Re: Composition, IME, etc.

On Jun 23, 2014, at 8:45 AM, Robin Berjon <robin@w3.org> wrote:

> On 06/06/2014 19:13 , Ryosuke Niwa wrote:
>> On Jun 6, 2014, at 7:24 AM, Robin Berjon <robin@w3.org> wrote:
>>> In order to handle them you have two basic options:
>>> 
>>> a) Let the browser handle them for you (possibly calling up some
>>> platform functionality). This works as closely to user expectations
>>> as a Web app can hope to get but how do you render it? If it
>>> touches your DOM then you lose the indirection you need for
>>> sensible editing; if it doesn't I don't know how you show it.
>>> 
>>> b) Provide the app with enough information to do the right thing.
>>> This gives you the indirection, but "doing the right thing" can be
>>> pretty hard.
>>> 
>>> I am still leaning towards (b) being the approach to follow, but
>>> I'll admit that that's mostly because I can't see how to make (a)
>>> actually work. If (b) is the way, then we need to make sure that
>>> it's not so hard that everyone gets it wrong as soon as the input
>>> is anything other than basic English.
>> 
>> I'm not convinced b is the right approach.
> 
> As I said though, it's better than (a) which is largely unusable.
> 
> That said, I have a proposal that improves on (b) and I believes addresses your concerns (essentially by merging both approaches into a single one).
> 
>>> If the browser doesn't know because the platform can't tell the
>>> difference between Korean and Japanese (a problem with which
>>> Unicode doesn't help) then there really isn't much that we can do
>>> to help the Web app.
>> 
>> This predicates on using approach b.  I'm not convinced that that's
>> the right thing to do here.
> 
> No, it doesn't. If the browser has no clue whatsoever how to present composition then it can't offer the right UI itself any more than it can help the application do things well. I am merely ruling that situation, which you mentioned, out as unsolvable (by us).
> 
>>> However if the browser knows, it can provide the app with
>>> information. I don't have enough expertise to know how much
>>> information it needs to convey — if it's mostly style that can be
>>> done (it might be unwieldy to handle but we can look at it).
>> 
>> The problem here is that we don't know if underlining is the only
>> difference input methods ever need.  We could imagine future new UI
>> paradigms would require other styling such as bolding text, enlarging
>> the text for easier readability while typing, etc...
> 
> I never said that the browser would only provide underlining information. I said it can convey *style*. If it knows that the specific composition being carried out requires bolding, then it could provide the matching CSS declaration. If there is an alien composition method that requires red blinking with a green top border, it could convey that.
> 
> Having said that, having the browser convey style information to the script with the expectation that the script would create the correct Range for the composition in progress and apply that style to it, even though possible, seems like a lot of hoops to jump through that are essentially guaranteed to be exactly the same in every single instance.
> 
> I think we can do better. It's a complicated-sounding solution but the problem is itself complex, and I *think* that it is doable and the best of all options I can think of.
> 
> To restate the problem:
> 
>  • We don't want the browser editing the DOM directly because that just creates madness
>  • We want to enable any manner of text composition, from a broad array of options, while showing the best UI for the user.
> 
> These two requirements are at odds because rich, powerful composition that is great for the user *has* to rely on the browser, but the logical way for the browser to expose that is to use the DOM.
> 
> The idea to ally both is to use a "shadow text insertion point". Basically, it is a small DOM tree injected as a shadow at the insertion point (with author styles applied to it). The browser can do *anything* it wants in there in order to create a correct editing UI. While composition is ongoing, the script still receives composition events but can safely just ignore them for the vast majority of cases (since you can't generally usefully validate composition in progress anyway). When the composition terminates, the input event contains the *text* content of the shadow DOM, which is reclaimed.
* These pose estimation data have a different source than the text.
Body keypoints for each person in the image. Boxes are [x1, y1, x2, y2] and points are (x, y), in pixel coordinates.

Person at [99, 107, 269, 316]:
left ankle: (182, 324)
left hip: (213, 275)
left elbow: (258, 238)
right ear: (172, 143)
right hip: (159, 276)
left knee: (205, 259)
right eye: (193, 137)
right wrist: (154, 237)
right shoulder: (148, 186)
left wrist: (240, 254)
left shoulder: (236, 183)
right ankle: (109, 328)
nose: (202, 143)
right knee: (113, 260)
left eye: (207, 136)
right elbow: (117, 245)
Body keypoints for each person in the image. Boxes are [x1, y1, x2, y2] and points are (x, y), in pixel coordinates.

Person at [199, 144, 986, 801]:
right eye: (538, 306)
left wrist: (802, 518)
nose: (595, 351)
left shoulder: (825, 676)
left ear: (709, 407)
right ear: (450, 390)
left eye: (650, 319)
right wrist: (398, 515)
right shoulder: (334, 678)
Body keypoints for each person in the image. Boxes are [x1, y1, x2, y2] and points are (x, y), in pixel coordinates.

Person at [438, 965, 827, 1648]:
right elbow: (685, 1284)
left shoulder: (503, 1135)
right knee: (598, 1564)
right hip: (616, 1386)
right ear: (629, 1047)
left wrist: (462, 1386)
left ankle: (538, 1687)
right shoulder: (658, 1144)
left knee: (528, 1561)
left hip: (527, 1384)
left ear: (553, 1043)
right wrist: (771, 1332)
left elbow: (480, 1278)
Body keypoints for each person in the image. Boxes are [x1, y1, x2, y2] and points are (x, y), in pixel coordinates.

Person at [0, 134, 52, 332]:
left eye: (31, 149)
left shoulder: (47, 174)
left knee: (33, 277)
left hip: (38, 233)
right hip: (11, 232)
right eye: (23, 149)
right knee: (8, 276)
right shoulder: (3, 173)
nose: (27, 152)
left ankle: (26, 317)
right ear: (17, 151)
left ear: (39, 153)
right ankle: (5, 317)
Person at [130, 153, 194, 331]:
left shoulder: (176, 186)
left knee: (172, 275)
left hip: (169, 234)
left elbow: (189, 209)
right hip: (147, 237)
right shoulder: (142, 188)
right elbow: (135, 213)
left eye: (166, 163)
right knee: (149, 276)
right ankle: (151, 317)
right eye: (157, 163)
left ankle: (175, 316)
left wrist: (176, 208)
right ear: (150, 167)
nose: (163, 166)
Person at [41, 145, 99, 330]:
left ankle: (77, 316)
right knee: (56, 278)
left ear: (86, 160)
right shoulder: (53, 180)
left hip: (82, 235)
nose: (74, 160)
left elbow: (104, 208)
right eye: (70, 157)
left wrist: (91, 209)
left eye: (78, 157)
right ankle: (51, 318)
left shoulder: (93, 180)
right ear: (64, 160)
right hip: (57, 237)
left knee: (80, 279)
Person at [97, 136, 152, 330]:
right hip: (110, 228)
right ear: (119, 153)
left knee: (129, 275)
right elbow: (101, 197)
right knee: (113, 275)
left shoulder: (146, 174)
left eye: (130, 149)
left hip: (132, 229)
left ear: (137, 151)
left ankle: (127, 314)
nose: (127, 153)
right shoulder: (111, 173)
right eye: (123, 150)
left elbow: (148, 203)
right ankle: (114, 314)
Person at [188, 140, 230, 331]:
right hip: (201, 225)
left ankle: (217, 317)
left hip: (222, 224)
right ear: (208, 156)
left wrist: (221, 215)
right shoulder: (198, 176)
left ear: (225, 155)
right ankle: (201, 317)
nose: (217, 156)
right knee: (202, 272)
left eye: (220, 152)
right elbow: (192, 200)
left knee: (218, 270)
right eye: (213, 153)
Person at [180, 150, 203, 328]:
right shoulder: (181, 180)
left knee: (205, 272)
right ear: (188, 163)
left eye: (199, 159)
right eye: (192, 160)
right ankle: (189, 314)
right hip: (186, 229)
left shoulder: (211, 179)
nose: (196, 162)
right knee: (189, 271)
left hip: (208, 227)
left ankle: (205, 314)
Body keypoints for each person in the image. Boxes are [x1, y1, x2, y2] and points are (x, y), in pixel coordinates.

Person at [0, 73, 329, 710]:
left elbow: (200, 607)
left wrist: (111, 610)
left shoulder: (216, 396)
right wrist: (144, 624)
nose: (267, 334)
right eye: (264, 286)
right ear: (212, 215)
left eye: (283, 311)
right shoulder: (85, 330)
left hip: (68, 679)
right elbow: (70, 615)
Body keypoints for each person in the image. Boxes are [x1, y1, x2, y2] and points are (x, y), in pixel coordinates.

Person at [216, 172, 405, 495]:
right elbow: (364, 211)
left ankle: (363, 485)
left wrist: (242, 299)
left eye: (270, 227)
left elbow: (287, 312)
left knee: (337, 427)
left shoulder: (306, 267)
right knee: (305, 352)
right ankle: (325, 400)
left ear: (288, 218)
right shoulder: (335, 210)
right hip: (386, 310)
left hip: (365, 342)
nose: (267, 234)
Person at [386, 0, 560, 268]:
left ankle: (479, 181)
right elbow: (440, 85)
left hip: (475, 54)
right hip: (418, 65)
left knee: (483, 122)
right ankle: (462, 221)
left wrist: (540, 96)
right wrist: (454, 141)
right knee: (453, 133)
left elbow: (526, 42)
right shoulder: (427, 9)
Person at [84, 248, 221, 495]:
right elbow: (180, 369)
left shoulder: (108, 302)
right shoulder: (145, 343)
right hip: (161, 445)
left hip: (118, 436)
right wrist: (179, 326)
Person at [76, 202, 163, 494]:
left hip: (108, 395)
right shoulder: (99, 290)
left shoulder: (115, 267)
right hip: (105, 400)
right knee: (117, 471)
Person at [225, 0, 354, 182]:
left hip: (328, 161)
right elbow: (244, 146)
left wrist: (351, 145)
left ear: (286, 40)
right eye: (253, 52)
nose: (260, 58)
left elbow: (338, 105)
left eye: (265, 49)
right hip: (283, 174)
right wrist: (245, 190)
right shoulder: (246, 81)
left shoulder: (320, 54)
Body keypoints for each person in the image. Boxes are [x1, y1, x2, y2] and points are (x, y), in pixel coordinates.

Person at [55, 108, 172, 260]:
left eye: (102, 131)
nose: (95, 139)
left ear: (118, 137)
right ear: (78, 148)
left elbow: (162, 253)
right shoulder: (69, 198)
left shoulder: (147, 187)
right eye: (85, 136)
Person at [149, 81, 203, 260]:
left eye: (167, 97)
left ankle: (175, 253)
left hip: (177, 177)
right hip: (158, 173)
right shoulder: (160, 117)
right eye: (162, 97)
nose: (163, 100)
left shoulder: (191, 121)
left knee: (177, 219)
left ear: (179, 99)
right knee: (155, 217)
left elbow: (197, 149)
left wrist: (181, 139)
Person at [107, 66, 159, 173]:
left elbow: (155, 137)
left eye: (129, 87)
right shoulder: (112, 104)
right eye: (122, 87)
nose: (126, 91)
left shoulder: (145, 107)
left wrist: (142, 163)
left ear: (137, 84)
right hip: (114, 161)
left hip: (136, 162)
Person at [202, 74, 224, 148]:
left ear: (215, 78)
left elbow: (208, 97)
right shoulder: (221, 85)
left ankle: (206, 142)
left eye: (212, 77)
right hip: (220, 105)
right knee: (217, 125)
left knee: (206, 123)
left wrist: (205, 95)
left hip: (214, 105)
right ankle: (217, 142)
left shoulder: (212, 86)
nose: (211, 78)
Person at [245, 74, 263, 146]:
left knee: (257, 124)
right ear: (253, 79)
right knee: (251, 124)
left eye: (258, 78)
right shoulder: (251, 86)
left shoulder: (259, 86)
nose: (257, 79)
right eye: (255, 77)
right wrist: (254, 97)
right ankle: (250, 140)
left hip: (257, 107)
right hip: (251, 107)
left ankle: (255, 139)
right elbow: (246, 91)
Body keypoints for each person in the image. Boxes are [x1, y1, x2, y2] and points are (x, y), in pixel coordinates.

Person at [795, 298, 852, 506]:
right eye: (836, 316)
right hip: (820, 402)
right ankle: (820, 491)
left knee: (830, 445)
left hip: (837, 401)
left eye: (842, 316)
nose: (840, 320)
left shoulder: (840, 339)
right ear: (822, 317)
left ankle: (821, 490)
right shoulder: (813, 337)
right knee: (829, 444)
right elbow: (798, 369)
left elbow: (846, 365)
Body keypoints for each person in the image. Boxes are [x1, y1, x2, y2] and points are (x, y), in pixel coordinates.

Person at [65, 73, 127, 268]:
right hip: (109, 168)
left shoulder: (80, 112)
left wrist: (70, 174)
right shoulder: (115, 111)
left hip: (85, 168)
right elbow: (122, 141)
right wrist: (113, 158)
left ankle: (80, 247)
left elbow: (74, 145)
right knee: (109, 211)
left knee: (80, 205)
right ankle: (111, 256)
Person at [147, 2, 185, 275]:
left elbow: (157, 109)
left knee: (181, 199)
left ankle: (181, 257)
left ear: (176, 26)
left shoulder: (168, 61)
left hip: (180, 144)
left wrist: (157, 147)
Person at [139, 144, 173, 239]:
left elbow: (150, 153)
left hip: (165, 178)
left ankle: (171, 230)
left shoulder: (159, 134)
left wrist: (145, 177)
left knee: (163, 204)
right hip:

That's an interesting idea. It does works around the issue of UA having to draw the composting text while still allowing authors to style it.

> I guess that the shadow text insertion point would participate in the tree in the same way that a pseudo-element does. (Yes, I realise this basically means "magic".)
> 
> I believe this works well for the insertion of new text; I need to mull it over further to think about editing existing content (notably the case that happens in autocorrect, predictive, and I believe Kotoeri where you place a cursor mid-word and it will take into account what's before it but not after).

You can reverse convert composed text as well.  e.g. select & right click on "今日" in TextEdit on Mac or Notepad on Windows with respective Japanese IMEs, and they allow you to convert them to back to compositing state "きょう", and you can keep typing more text thereafter.

> But I think it's worth giving it some thought; particularly because I don't see how we can solve this problem properly otherwise.
> 
> This has the advantage that it is also a lot simpler to handle for authors.

Yeah, this is a very interesting approach.  We should come up with a list of use cases for IME integration and see if this approach can satisfy most of them.